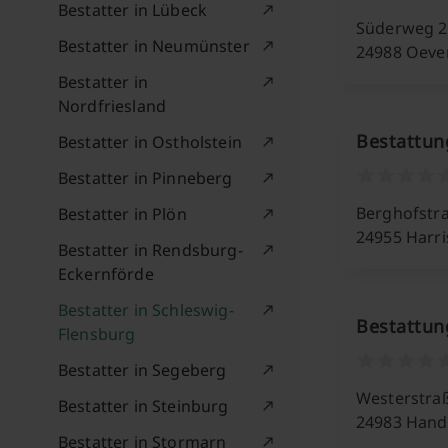
Bestatter in Lübeck
Süderweg 2
Bestatter in Neumünster
24988 Oeve
Bestatter in
Nordfriesland
Bestattun
Bestatter in Ostholstein
Bestatter in Pinneberg
Berghofstr
Bestatter in Plön
24955 Harri
Bestatter in Rendsburg-
Eckernförde
Bestatter in Schleswig-
Bestattun
Flensburg
Bestatter in Segeberg
Westerstra
Bestatter in Steinburg
24983 Hand
Bestatter in Stormarn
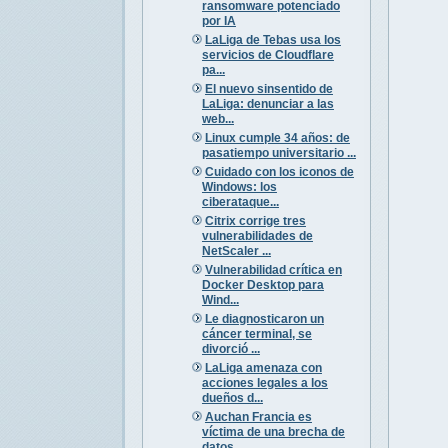
ransomware potenciado
por IA
LaLiga de Tebas usa los
servicios de Cloudflare
pa...
El nuevo sinsentido de
LaLiga: denunciar a las
web...
Linux cumple 34 años: de
pasatiempo universitario ...
Cuidado con los iconos de
Windows: los
ciberataque...
Citrix corrige tres
vulnerabilidades de
NetScaler ...
Vulnerabilidad crítica en
Docker Desktop para
Wind...
Le diagnosticaron un
cáncer terminal, se
divorció ...
LaLiga amenaza con
acciones legales a los
dueños d...
Auchan Francia es
víctima de una brecha de
datos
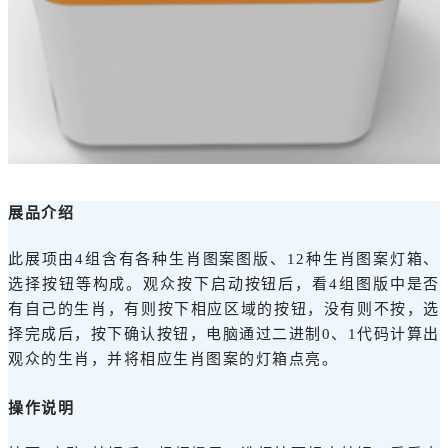
展品介绍
此展项由4组含有各种生肖图案图版、12种生肖图案灯箱、
选择按钮等构成。观众按下启动按钮后，看4组图版中是否
有自己的生肖，有则按下相应区域的按钮，没有则不按，选
择完成后，按下确认按钮，电脑通过二进制0、1代码计算出
观众的生肖，并将相应生肖图案的灯箱点亮。
操作说明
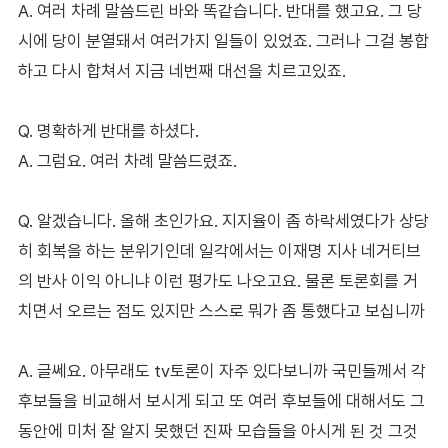
A. 여러 차례 말씀드린 바와 똑같습니다. 반대를 했고요. 그 당
시에 당이 분열돼서 여러가지 일들이 있었죠. 그러나 그걸 봉합
하고 다시 합쳐서 지금 네번째 대선을 치르고있죠.
Q. 명확하게 반대를 하셨다.
A. 그럼요. 여러 차례 말씀드렸죠.
Q. 알겠습니다. 올해 초인가요. 지지율이 좀 하락세였다가 상당
히 회복을 하는 분위기인데 일각에서는 이재명 지사 네거티브
의 반사 이익 아니냐 이런 평가도 나오고요. 물론 토론회를 거
치면서 오르는 점도 있지만 스스로 뭐가 좀 통했다고 보십니까
A. 글쎄요. 아무래도 tv토론이 자주 있다보니까 국민들께서 각
후보들을 비교해서 보시게 되고 또 여러 후보들에 대해서도 그
동안에 미처 잘 알지 못했던 진짜 모습들을 아시게 된 것 그것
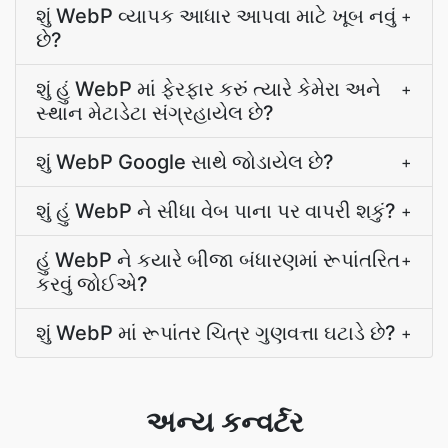
શું WebP વ્યાપક આધાર આપવા માટે ખૂબ નવું
+
છે?
શું હું WebP માં ફેરફાર કરું ત્યારે કેમેરા અને
+
સ્થાન મેટાડેટા સંગ્રહાયેલ છે?
શું WebP Google સાથે જોડાયેલ છે?
+
શું હું WebP ને સીધા વેબ પાના પર વાપરી શકું?
+
હું WebP ને કયારે બીજા બંધારણમાં રૂપાંતરિત
+
કરવું જોઈએ?
શું WebP માં રૂપાંતર ચિત્ર ગુણવત્તા ઘટાડે છે?
+
અન્ય કન્વર્ટર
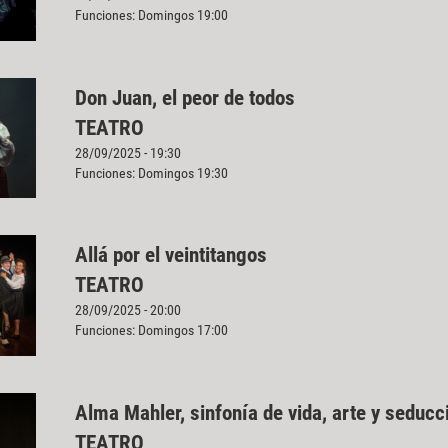
Funciones: Domingos 19:00
Don Juan, el peor de todos
TEATRO
28/09/2025 - 19:30
Funciones: Domingos 19:30
Allá por el veintitangos
TEATRO
28/09/2025 - 20:00
Funciones: Domingos 17:00
Alma Mahler, sinfonía de vida, arte y seducc
TEATRO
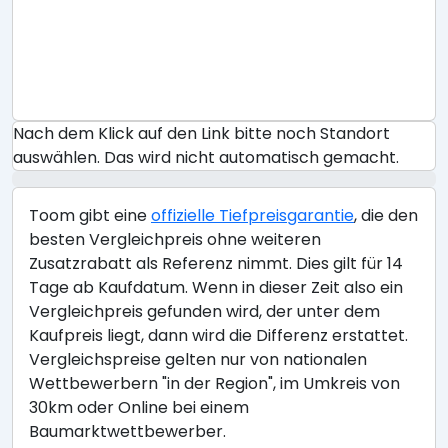
Nach dem Klick auf den Link bitte noch Standort
auswählen. Das wird nicht automatisch gemacht.
Toom gibt eine
offizielle Tiefpreisgarantie
, die den
besten Vergleichpreis ohne weiteren
Zusatzrabatt als Referenz nimmt. Dies gilt für 14
Tage ab Kaufdatum. Wenn in dieser Zeit also ein
Vergleichpreis gefunden wird, der unter dem
Kaufpreis liegt, dann wird die Differenz erstattet.
Vergleichspreise gelten nur von nationalen
Wettbewerbern "in der Region", im Umkreis von
30km oder Online bei einem
Baumarktwettbewerber.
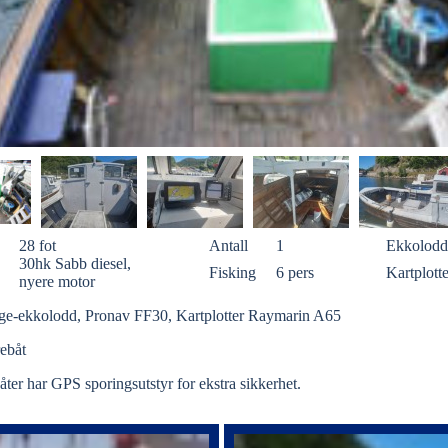
28 fot
Antall
1
Ekkolodd
30hk Sabb diesel,
Fisking
6 pers
Kartplotte
nyere motor
rge-ekkolodd, Pronav FF30, Kartplotter Raymarin A65
rebåt
åter har GPS sporingsutstyr for ekstra sikkerhet.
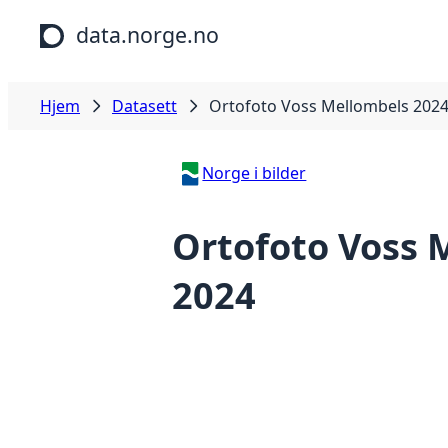
Hopp til hovedinnhold
data.norge.no
Hjem
Datasett
Ortofoto Voss Mellombels 202
Norge i bilder
Ortofoto Voss 
2024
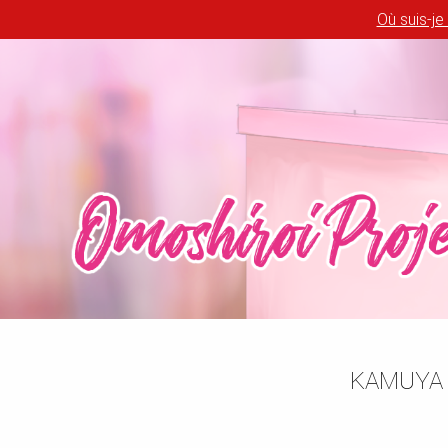
Où suis-je
KAMUYA 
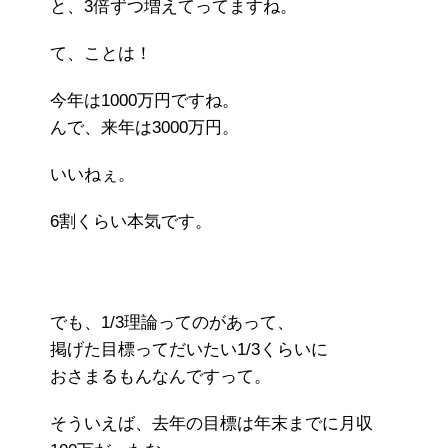
と、3倍ずつ増えてってますね。
て、ことは！
今年は1000万円ですね。
んで、来年は3000万円。
いいねぇ。
6割くらい本気です。
でも、1/3理論ってのがあって、
掲げた目標ってだいたい1/3くらいに
おさまるもんなんですって。
そういえば、去年の目標は年末までに月収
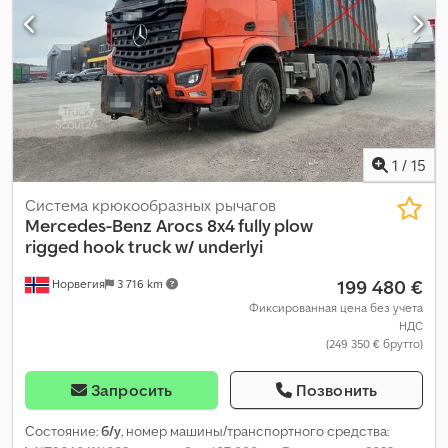
1
/
15
Система крюкообразных рычагов
Mercedes-Benz
Arocs 8x4 fully plow
rigged hook truck w/ underlyi
199 480 €
Норвегия
3 716 km
Фиксированная цена без учета
НДС
(249 350 € брутто)
Запросить
Позвонить
Состояние:
б/у
, номер машины/транспортного средства:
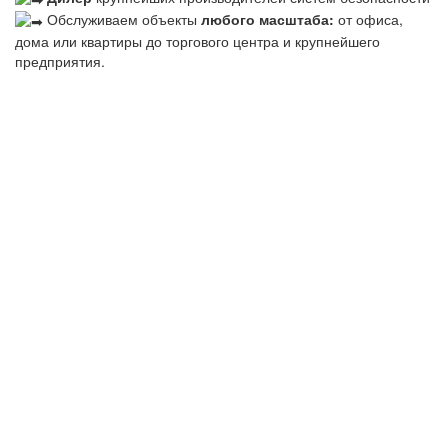
Обслуживаем объекты
любого масштаба:
от офиса,
дома или квартиры до торгового центра и крупнейшего
предприятия.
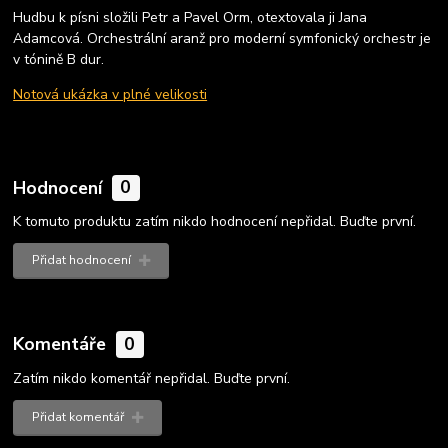
Hudbu k písni složili Petr a Pavel Orm, otextovala ji Jana
Adamcová. Orchestrální aranž pro moderní symfonický orchestr je
v tónině B dur.
Notová ukázka v plné velikosti
Hodnocení
0
K tomuto produktu zatím nikdo hodnocení nepřidal. Buďte první.
Přidat hodnocení
Komentáře
0
Zatím nikdo komentář nepřidal. Buďte první.
Přidat komentář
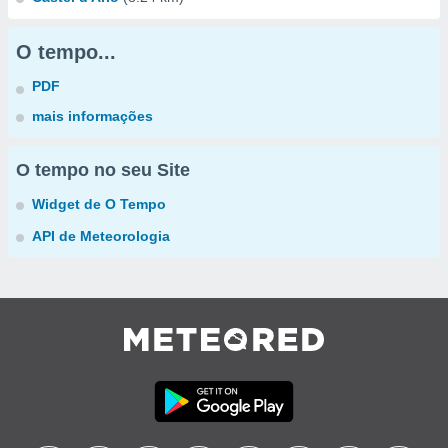
O tempo...
PDF
mais informações
O tempo no seu Site
Widget de O Tempo
API de Meteorologia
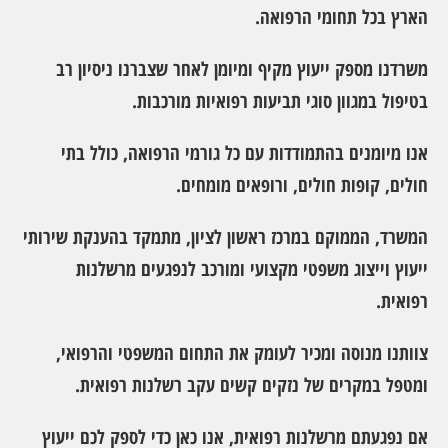
הארץ בכל תחומי הרפואה.
משרדנו מספק ייעוץ מקיף ומיומן לאחר שצברנו ניסיון רב
בטיפול במגוון סוגי תביעות רפואיות מורכבות.
אנו מיומנים בהתמודדות עם כל גורמי הרפואה, כולל בתי
חולים, קופות חולים, ורופאים מומחים.
המשרד, הממוקם במרכז ראשון לציון, מתמקד בהענקת שירותי
ייעוץ וייצוג משפטי מקצועי ומורכב לנפגעים מרשלנות
רפואית.
צוותנו מנוסה ומכיר לעומק את התחום המשפטי והרפואי,
ומטפל במקרים של נזקים קשים עקב רשלנות רפואית.
אם נפגעתם מרשלנות רפואית, אנו כאן כדי לספק לכם ייעוץ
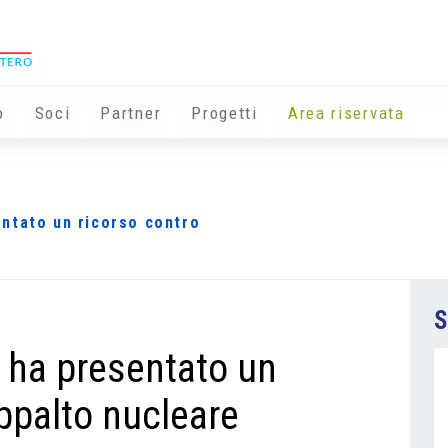
o
Soci
Partner
Progetti
Area riservata
ntato un ricorso contro
S
 ha presentato un
appalto nucleare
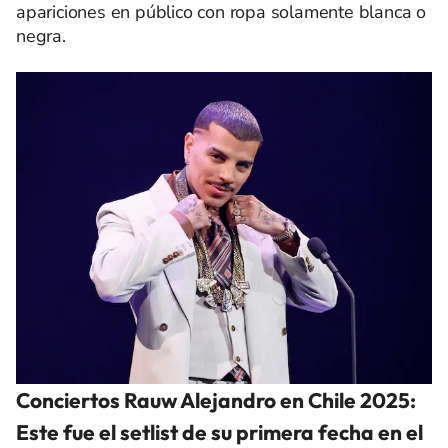
apariciones en público con ropa solamente blanca o
negra.
Conciertos Rauw Alejandro en Chile 2025:
Este fue el setlist de su primera fecha en el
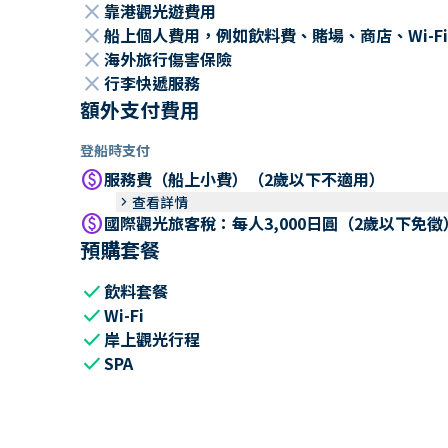
close
靠港觀光遊費用
close
船上個人費用，例如飲料費、賭場、商店、Wi-Fi
close
海外旅行傷害保險
close
行李快遞服務
額外支付費用
登船時支付
paid
服務費（船上小費）（2歲以下不適用）
keyboard_arrow_right
查看詳情
paid
國際觀光旅客稅：每人3,000日圓（2歲以下免徵
預購套餐
check
飲料套餐
check
Wi-Fi
check
岸上觀光行程
check
SPA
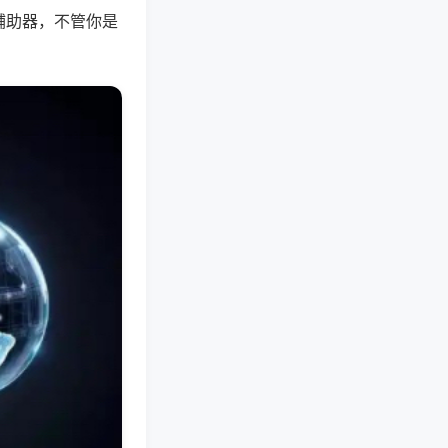
辅助器，不管你是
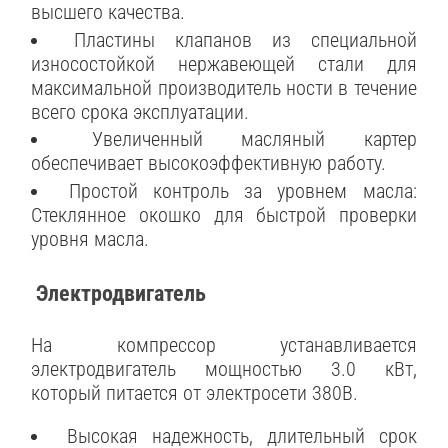
высшего качества.
Пластины клапанов из специальной
износостойкой нержавеющей стали для
максимальной производитель ности в течение
всего срока эксплуатации.
Увеличенный масляный картер
обеспечивает высокоэффективную работу.
Простой контроль за уровнем масла:
Стеклянное окошко для быстрой проверки
уровня масла.
Электродвигатель
На компрессор устанавливается
электродвигатель мощностью 3.0 кВт,
который питается от электросети 380В.
Высокая надежность, длительный срок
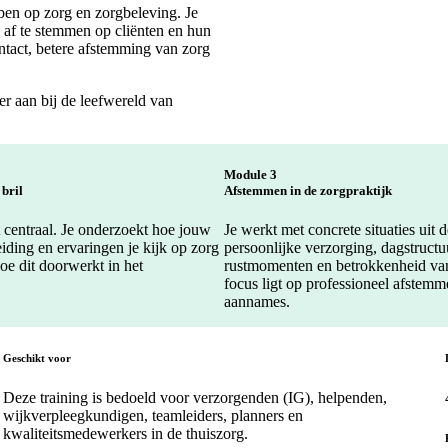
bben op zorg en zorgbeleving. Je
d af te stemmen op cliënten en hun
ontact, betere afstemming van zorg
r aan bij de leefwereld van
Module 3
 bril
Afstemmen in de zorgpraktijk
at centraal. Je onderzoekt hoe jouw
Je werkt met concrete situaties uit d
iding en ervaringen je kijk op zorg
persoonlijke verzorging, dagstructu
oe dit doorwerkt in het
rustmomenten en betrokkenheid van
focus ligt op professioneel afstem
aannames.
Geschikt voor
Deze training is bedoeld voor verzorgenden (IG), helpenden,
wijkverpleegkundigen, teamleiders, planners en
kwaliteitsmedewerkers in de thuiszorg.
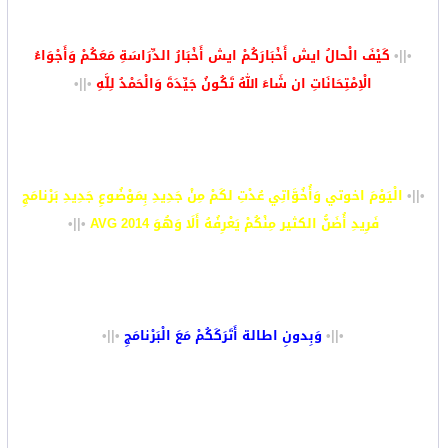
•||•
كَيْفَ الْحالُ ايش أَخْبَارَكُمْ ايش أَخْبَارُ الدِّرَاسَةِ مَعَكُمْ وَأَجْوَاءُ
الْاِمْتِحَانَاتِ ان شَاءَ اللهُ تَكُونُ جَيِّدَةَ وَالْحَمْدُ لِلَّهِ
•||•
•||•
الْيَوْمَ اخوتي وَأُخُوَّاتِي عُدْتِ لكَمْ مِنْ جَدِيدِ بِمَوْضُوعِ جَدِيدِ بَرْنامَجِ
فَرِيدِ أُضَنُّ الكثير مِنْكُمْ يَعْرِفُهُ أَلَا وَهُوَ
AVG 2014
•||•
•||•
وَبِدونِ اطالة أَتَرَكَكُمْ مَعَ الْبَرْنامَجِ
•||•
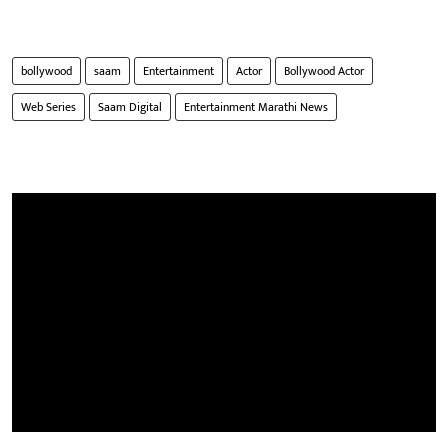
bollywood
saam
Entertainment
Actor
Bollywood Actor
Web Series
Saam Digital
Entertainment Marathi News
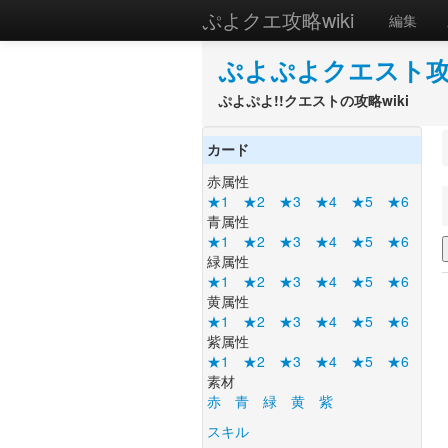
ぷよクエ攻略wiki
編集
ぷよぷよクエスト攻略
ぷよぷよ!!クエストの攻略wiki
カード
赤属性
★1
★2
★3
★4
★5
★6
青属性
★1
★2
★3
★4
★5
★6
緑属性
★1
★2
★3
★4
★5
★6
黄属性
★1
★2
★3
★4
★5
★6
紫属性
★1
★2
★3
★4
★5
★6
素材
赤
青
緑
黄
紫
スキル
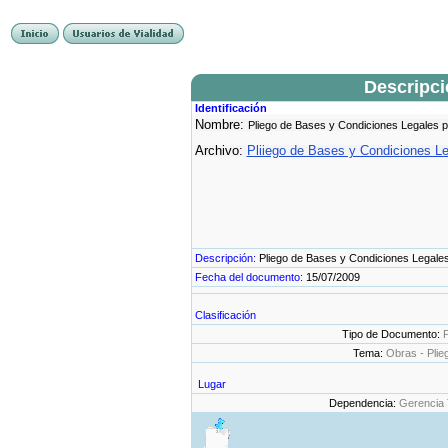
Descripc
Identificación
Nombre:
Pliego de Bases y Condiciones Legales pa
Archivo:
Pliiego de Bases y Condiciones L
Descripción:
Pliego de Bases y Condiciones Legales 
Fecha del documento:
15/07/2009
Clasificación
Tipo de Documento:
P
Tema:
Obras - Plie
Lugar
Dependencia:
Gerencia 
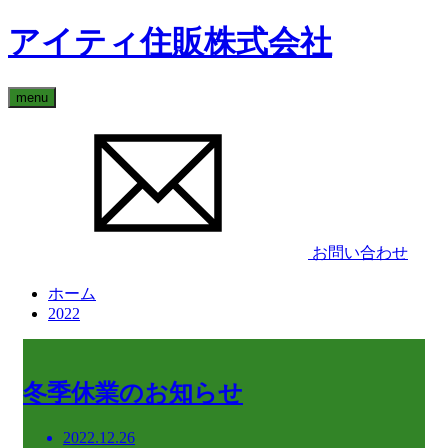
アイティ住販株式会社
menu
お問い合わせ
ホーム
2022
冬季休業のお知らせ
2022.12.26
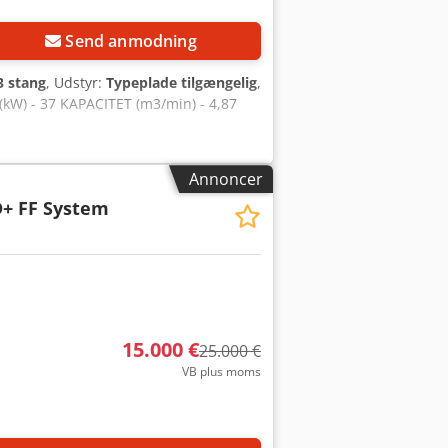
Send anmodning
3 stang
, Udstyr:
Typeplade tilgængelig
,
kW) - 37 KAPACITET (m3/min) - 4,87
Annoncer
D+ FF System
15.000 €
25.000 €
VB plus moms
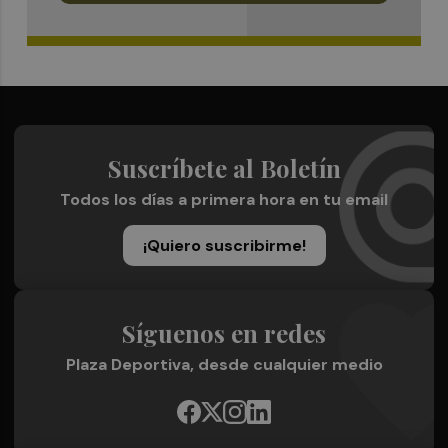
Suscríbete al Boletín
Todos los días a primera hora en tu email
¡Quiero suscribirme!
Síguenos en redes
Plaza Deportiva, desde cualquier medio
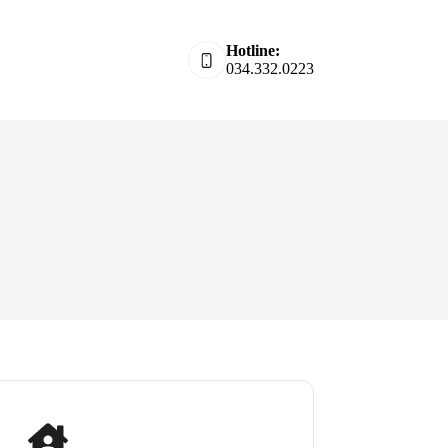
Hotline:
034.332.0223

┄┄┄┄┄┄

# Task details
Starting at the line above that holds "おさまるもんなんですって。", return each line up to and including the one that holds "высшего качества.", exactly as written, minus any pictures.

# Your response
おさまるもんなんですって。
そういえば、去年の目標は年末までに月収
1
/
15
Система крюкообразных рычагов
Mercedes-Benz
Arocs 8x4 fully plow
rigged hook truck w/ underlyi
199 480 €
Норвегия
3 716 km
Фиксированная цена без учета
НДС
(249 350 € брутто)
Запросить
Позвонить
Состояние:
б/у
, номер машины/транспортного средства:
Обслуживаем объекты
любого масштаба:
от офиса,
дома или квартиры до торгового центра и крупнейшего
предприятия.
Hudbu k písni složili Petr a Pavel Orm, otextovala ji Jana
Adamcová. Orchestrální aranž pro moderní symfonický orchestr je
v tónině B dur.
Notová ukázka v plné velikosti
Hodnocení
0
K tomuto produktu zatím nikdo hodnocení nepřidal. Buďte první.
Přidat hodnocení
Komentáře
0
Zatím nikdo komentář nepřidal. Buďte první.
Přidat komentář
O tempo...
PDF
mais informações
O tempo no seu Site
Widget de O Tempo
API de Meteorologia
הארץ בכל תחומי הרפואה.
משרדנו מספק ייעוץ מקיף ומיומן לאחר שצברנו ניסיון רב
בטיפול במגוון סוגי תביעות רפואיות מורכבות.
אנו מיומנים בהתמודדות עם כל גורמי הרפואה, כולל בתי
חולים, קופות חולים, ורופאים מומחים.
המשרד, הממוקם במרכז ראשון לציון, מתמקד בהענקת שירותי
ייעוץ וייצוג משפטי מקצועי ומורכב לנפגעים מרשלנות
רפואית.
צוותנו מנוסה ומכיר לעומק את התחום המשפטי והרפואי,
ומטפל במקרים של נזקים קשים עקב רשלנות רפואית.
אם נפגעתם מרשלנות רפואית, אנו כאן כדי לספק לכם ייעוץ
o
Soci
Partner
Progetti
Area riservata
ntato un ricorso contro
S
 ha presentato un
appalto nucleare
apariciones en público con ropa solamente blanca o
negra.
Conciertos Rauw Alejandro en Chile 2025:
Este fue el setlist de su primera fecha en el
close
靠港觀光遊費用
close
船上個人費用，例如飲料費、賭場、商店、Wi-Fi
close
海外旅行傷害保險
close
行李快遞服務
額外支付費用
登船時支付
paid
服務費（船上小費）（2歲以下不適用）
keyboard_arrow_right
查看詳情
paid
國際觀光旅客稅：每人3,000日圓（2歲以下免徵
預購套餐
check
飲料套餐
check
Wi-Fi
check
岸上觀光行程
check
SPA
辅助器，不管你是
высшего качества.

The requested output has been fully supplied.